C’en est trop ; arrêtez :
Pour la dernière fois, père injuste, écoutez ;
Ecoutez votre maître à qui le sang vous lie,
Et qui pour votre fille a prodigué sa vie,
Celui qui d’un tyran vous a tous délivrés,
Ce vainqueur malheureux que vous désespérez.
Le souverain sacré des autels de Sophie,
Dont la cabale entière à la vôtre est unie,
Contre moi vous seconde, et croit impunément
Ravir, au nom du ciel, Irène à son amant.
Je vous ai tous servis, vous, Irène et Byzance ;
Votre fille en était la juste récompense,
Le seul prix qu’on devait à mon bras, à ma foi,
Le seul objet enfin qui soit digne de moi.
Mon cœur vous est ouvert, et vous savez si j’aime.

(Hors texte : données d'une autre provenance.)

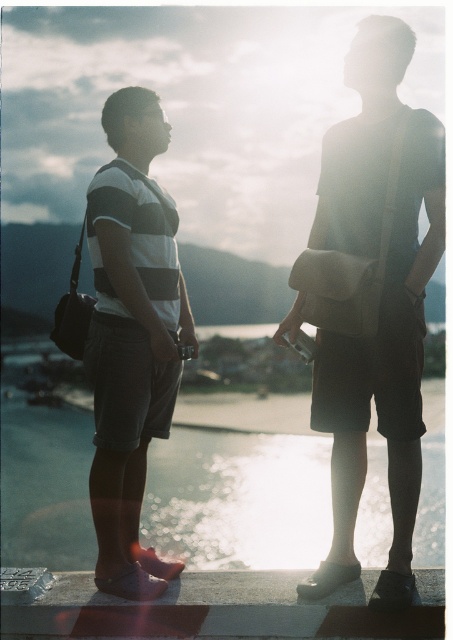
Looking at this image, you are a photographer trying to capture the striped cotton shirt at left and the translucent glass water at center in a single shot. Since the water is under the shirt, will you need to adjust your camera angle to include both?

The translucent glass water at center is positioned under the striped cotton shirt at left, so you will need to adjust your camera angle to include both in the shot.

You are a photographer planning to take a portrait of the two people in the scene. You have a camera with a 50mm lens that has a depth of field that can focus on objects up to 1 meter apart. The translucent glass water at center and the matte beige bag at center are both in the foreground. Will both objects remain in focus if you focus on the person on the left?

The translucent glass water at center has a smaller size compared to the matte beige bag at center, but their distance from the camera isn generated by the user. Please provide the distance between the two objects to determine if they will stay in focus.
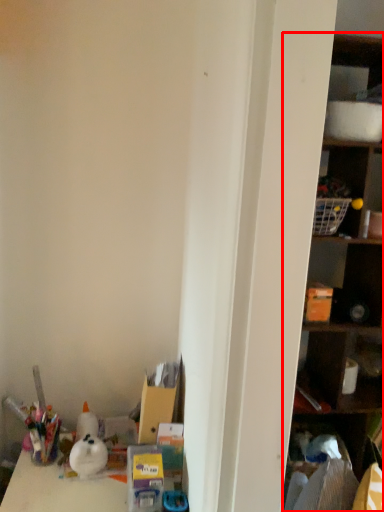
Question: Considering the relative positions of shelf (annotated by the red box) and cabinet in the image provided, where is shelf (annotated by the red box) located with respect to the staircase?

Choices:
 (A) left
 (B) right

Answer: (B)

Vous venez m’enlever la moitié de moi-même,
Vous qui, dès le berceau nous unissant tous deux.
D’une main paternelle aviez formé nos nœuds ;
Vous, par qui tant de fois elle me fut promise,
Vous me la ravissez lorsque je l’ai conquise,
Lorsque je l’ai sauvée, et vous, et tout l’Etat !
Mortel trop vertueux, vous n’êtes qu’un ingrat.

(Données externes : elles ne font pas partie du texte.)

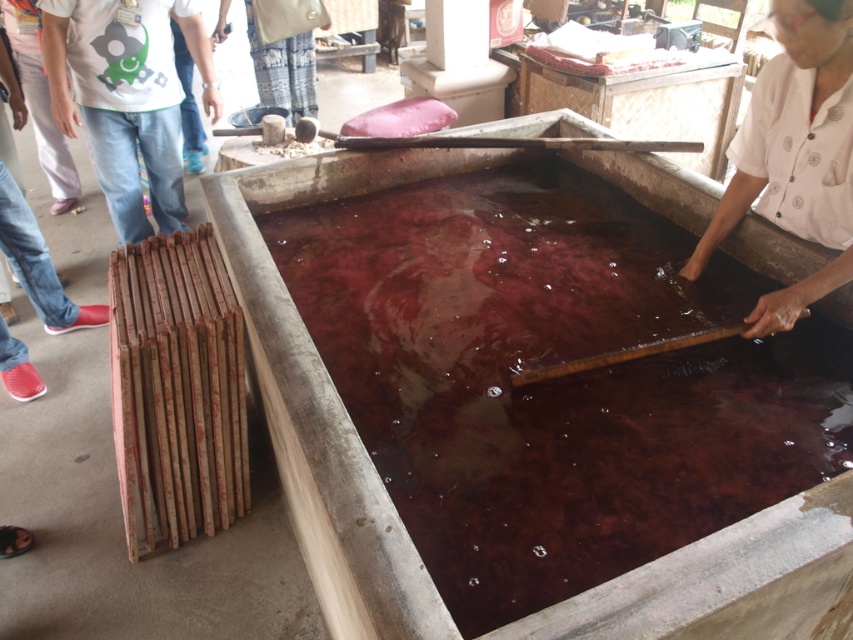
You are an observer standing in front of the basin. You see the brown translucent water at center and the white dotted shirt at upper right. Which object is positioned lower in the scene?

The brown translucent water at center is below the white dotted shirt at upper right, so the brown translucent water at center is lower in the scene.

You are an observer standing in front of the basin. Can you see the white cotton shirt at upper left through the brown translucent water at center?

Yes, since the brown translucent water at center is positioned under the white cotton shirt at upper left, the shirt is above the water and can be seen through the translucent water.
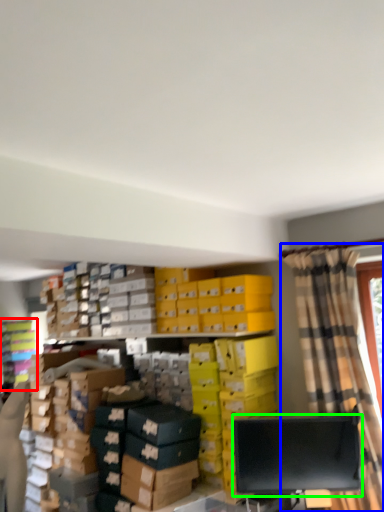
Question: Based on their relative distances, which object is farther from shelf (highlighted by a red box)? Choose from curtain (highlighted by a blue box) and computer monitor (highlighted by a green box).

Choices:
 (A) curtain
 (B) computer monitor

Answer: (A)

Vous m’osez proposer que mon cœur s’en détache !
Rendez-la moi, cruel, ou que je vous l’arrache :
Embrassez un fils tendre, et né pour vous chérir,
Ou craignez un vengeur armé pour vous punir.
LÉONCE
Ne soyez l’un ni l’autre, et tâchez d’être juste.
Rapidement porté jusqu’à ce trône auguste,
Méritez vos succès… Ecoutez-moi, seigneur :
Je ne puis ni flatter ni craindre un empereur ;
Je n’ai point déserté ma retraite profonde
Pour livrer mes vieux ans aux intrigues du monde,
Aux passions des grands, à leurs vœux emportés :
Je ne puis qu’annoncer de dures vérités ;
Qui ne sert que son Dieu n’en a point d’autre à dire :
Je vous parle en son nom, comme au nom de l’empire.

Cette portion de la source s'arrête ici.